Data for this exercise
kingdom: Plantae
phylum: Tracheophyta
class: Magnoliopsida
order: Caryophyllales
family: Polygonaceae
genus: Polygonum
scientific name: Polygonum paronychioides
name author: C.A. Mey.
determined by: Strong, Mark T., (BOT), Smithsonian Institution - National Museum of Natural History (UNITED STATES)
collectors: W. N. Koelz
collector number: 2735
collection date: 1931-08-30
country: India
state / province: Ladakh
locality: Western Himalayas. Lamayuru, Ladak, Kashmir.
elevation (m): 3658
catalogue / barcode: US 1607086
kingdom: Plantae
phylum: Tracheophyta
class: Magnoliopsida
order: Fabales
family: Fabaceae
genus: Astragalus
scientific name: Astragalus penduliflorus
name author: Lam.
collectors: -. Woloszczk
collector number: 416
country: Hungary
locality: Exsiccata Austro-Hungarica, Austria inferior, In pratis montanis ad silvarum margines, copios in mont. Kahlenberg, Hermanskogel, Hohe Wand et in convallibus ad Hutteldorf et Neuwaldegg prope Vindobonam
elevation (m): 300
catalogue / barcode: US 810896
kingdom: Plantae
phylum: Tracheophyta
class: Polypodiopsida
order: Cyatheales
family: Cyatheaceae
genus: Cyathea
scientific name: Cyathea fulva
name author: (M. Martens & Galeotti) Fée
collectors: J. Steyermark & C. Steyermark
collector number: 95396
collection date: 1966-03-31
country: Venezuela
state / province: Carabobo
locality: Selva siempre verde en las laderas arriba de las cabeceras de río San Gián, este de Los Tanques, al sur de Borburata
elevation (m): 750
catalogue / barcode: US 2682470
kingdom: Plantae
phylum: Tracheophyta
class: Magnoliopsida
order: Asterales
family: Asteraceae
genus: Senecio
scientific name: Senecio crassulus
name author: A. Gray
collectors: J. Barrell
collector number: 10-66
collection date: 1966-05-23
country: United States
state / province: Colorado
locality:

Challenge
Format every line in the items above as a numbered list, leaving out any blank lines.

Written solution
1. kingdom: Plantae
2. phylum: Tracheophyta
3. class: Magnoliopsida
4. order: Caryophyllales
5. family: Polygonaceae
6. genus: Polygonum
7. scientific name: Polygonum paronychioides
8. name author: C.A. Mey.
9. determined by: Strong, Mark T., (BOT), Smithsonian Institution - National Museum of Natural History (UNITED STATES)
10. collectors: W. N. Koelz
11. collector number: 2735
12. collection date: 1931-08-30
13. country: India
14. state / province: Ladakh
15. locality: Western Himalayas. Lamayuru, Ladak, Kashmir.
16. elevation (m): 3658
17. catalogue / barcode: US 1607086
18. kingdom: Plantae
19. phylum: Tracheophyta
20. class: Magnoliopsida
21. order: Fabales
22. family: Fabaceae
23. genus: Astragalus
24. scientific name: Astragalus penduliflorus
25. name author: Lam.
26. collectors: -. Woloszczk
27. collector number: 416
28. country: Hungary
29. locality: Exsiccata Austro-Hungarica, Austria inferior, In pratis montanis ad silvarum margines, copios in mont. Kahlenberg, Hermanskogel, Hohe Wand et in convallibus ad Hutteldorf et Neuwaldegg prope Vindobonam
30. elevation (m): 300
31. catalogue / barcode: US 810896
32. kingdom: Plantae
33. phylum: Tracheophyta
34. class: Polypodiopsida
35. order: Cyatheales
36. family: Cyatheaceae
37. genus: Cyathea
38. scientific name: Cyathea fulva
39. name author: (M. Martens & Galeotti) Fée
40. collectors: J. Steyermark & C. Steyermark
41. collector number: 95396
42. collection date: 1966-03-31
43. country: Venezuela
44. state / province: Carabobo
45. locality: Selva siempre verde en las laderas arriba de las cabeceras de río San Gián, este de Los Tanques, al sur de Borburata
46. elevation (m): 750
47. catalogue / barcode: US 2682470
48. kingdom: Plantae
49. phylum: Tracheophyta
50. class: Magnoliopsida
51. order: Asterales
52. family: Asteraceae
53. genus: Senecio
54. scientific name: Senecio crassulus
55. name author: A. Gray
56. collectors: J. Barrell
57. collector number: 10-66
58. collection date: 1966-05-23
59. country: United States
60. state / province: Colorado
61. locality:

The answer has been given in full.